- [What needs to be done]
I need an exact copy of the lines from the one containing "(scaleselection 1)" through the end of the records, without any pictures.
··········
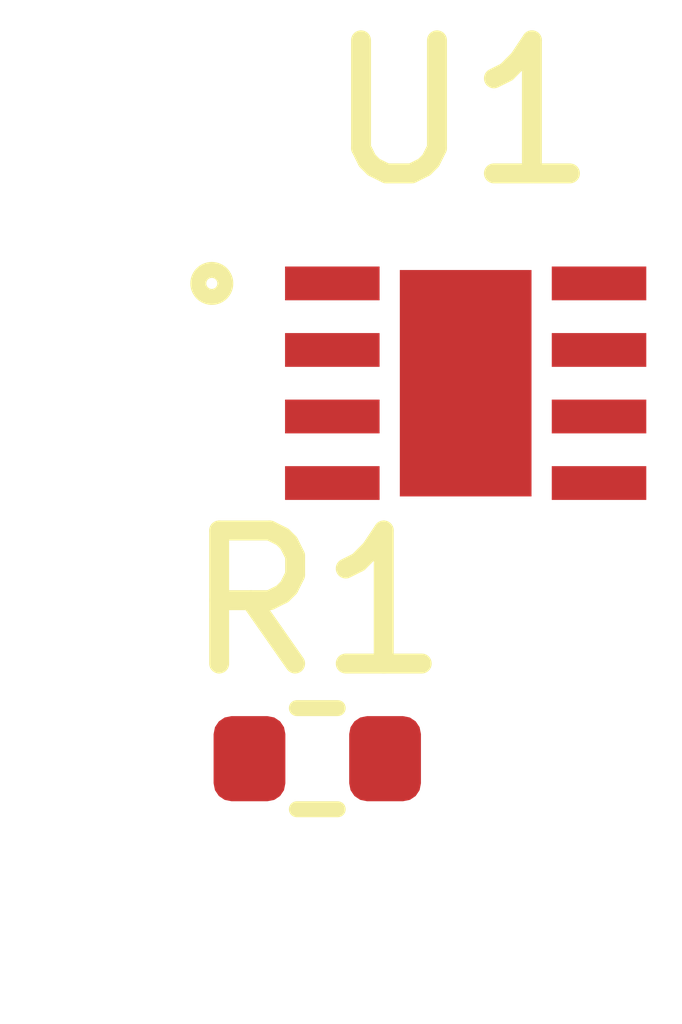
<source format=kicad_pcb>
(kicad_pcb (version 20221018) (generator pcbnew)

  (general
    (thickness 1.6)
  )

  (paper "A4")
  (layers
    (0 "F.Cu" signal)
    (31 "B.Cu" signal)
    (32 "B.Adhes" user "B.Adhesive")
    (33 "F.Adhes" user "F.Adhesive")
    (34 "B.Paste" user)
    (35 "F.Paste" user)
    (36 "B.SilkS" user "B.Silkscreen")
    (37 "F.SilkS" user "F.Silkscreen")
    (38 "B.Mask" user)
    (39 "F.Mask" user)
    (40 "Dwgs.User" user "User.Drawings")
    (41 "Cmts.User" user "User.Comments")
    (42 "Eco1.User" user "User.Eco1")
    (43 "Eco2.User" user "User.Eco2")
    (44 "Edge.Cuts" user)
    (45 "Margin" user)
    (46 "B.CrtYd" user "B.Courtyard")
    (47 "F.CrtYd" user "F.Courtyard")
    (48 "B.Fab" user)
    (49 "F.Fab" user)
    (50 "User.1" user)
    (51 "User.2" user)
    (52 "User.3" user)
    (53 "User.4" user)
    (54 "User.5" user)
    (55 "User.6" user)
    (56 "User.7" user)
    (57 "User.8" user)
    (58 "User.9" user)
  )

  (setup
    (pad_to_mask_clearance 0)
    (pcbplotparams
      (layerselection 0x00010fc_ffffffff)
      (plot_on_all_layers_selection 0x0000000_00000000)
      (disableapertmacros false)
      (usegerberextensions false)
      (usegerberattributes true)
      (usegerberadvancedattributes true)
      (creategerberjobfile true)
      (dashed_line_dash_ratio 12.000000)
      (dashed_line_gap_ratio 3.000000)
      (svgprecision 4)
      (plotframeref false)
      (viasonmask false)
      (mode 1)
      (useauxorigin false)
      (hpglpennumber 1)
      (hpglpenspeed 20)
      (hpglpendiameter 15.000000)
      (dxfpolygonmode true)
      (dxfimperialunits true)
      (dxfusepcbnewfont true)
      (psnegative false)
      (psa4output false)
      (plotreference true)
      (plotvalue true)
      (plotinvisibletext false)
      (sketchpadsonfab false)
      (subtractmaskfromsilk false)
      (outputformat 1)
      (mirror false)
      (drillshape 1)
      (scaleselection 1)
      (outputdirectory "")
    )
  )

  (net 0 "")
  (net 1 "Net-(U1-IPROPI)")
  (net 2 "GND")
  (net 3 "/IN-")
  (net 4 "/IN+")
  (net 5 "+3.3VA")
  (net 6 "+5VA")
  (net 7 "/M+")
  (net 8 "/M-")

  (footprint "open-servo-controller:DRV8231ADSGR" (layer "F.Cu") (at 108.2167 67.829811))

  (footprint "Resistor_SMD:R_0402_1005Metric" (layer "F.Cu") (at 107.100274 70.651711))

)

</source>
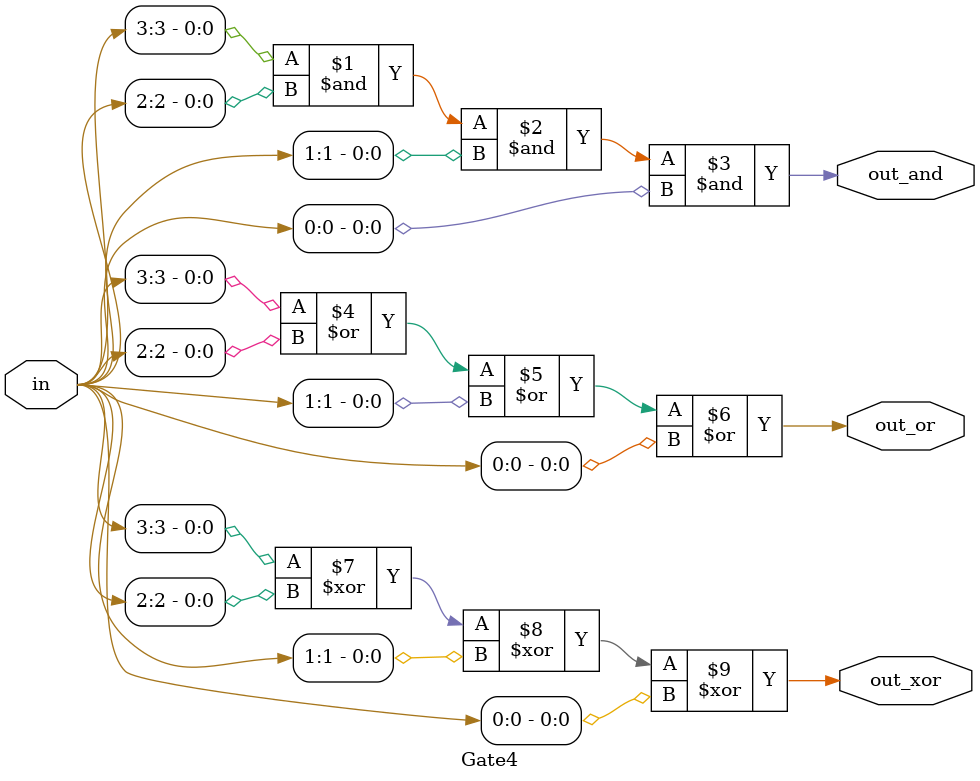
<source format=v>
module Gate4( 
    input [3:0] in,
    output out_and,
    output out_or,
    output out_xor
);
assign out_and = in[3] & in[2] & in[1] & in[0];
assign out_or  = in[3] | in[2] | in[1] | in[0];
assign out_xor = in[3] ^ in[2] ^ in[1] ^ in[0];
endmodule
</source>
··········
- [Answer box]
      (scaleselection 1)
      (outputdirectory "")
    )
  )

  (net 0 "")
  (net 1 "Net-(U1-IPROPI)")
  (net 2 "GND")
  (net 3 "/IN-")
  (net 4 "/IN+")
  (net 5 "+3.3VA")
  (net 6 "+5VA")
  (net 7 "/M+")
  (net 8 "/M-")

  (footprint "open-servo-controller:DRV8231ADSGR" (layer "F.Cu") (at 108.2167 67.829811))

  (footprint "Resistor_SMD:R_0402_1005Metric" (layer "F.Cu") (at 107.100274 70.651711))

)

</source>
<source format=v>
module Gate4( 
    input [3:0] in,
    output out_and,
    output out_or,
    output out_xor
);
assign out_and = in[3] & in[2] & in[1] & in[0];
assign out_or  = in[3] | in[2] | in[1] | in[0];
assign out_xor = in[3] ^ in[2] ^ in[1] ^ in[0];
endmodule
</source>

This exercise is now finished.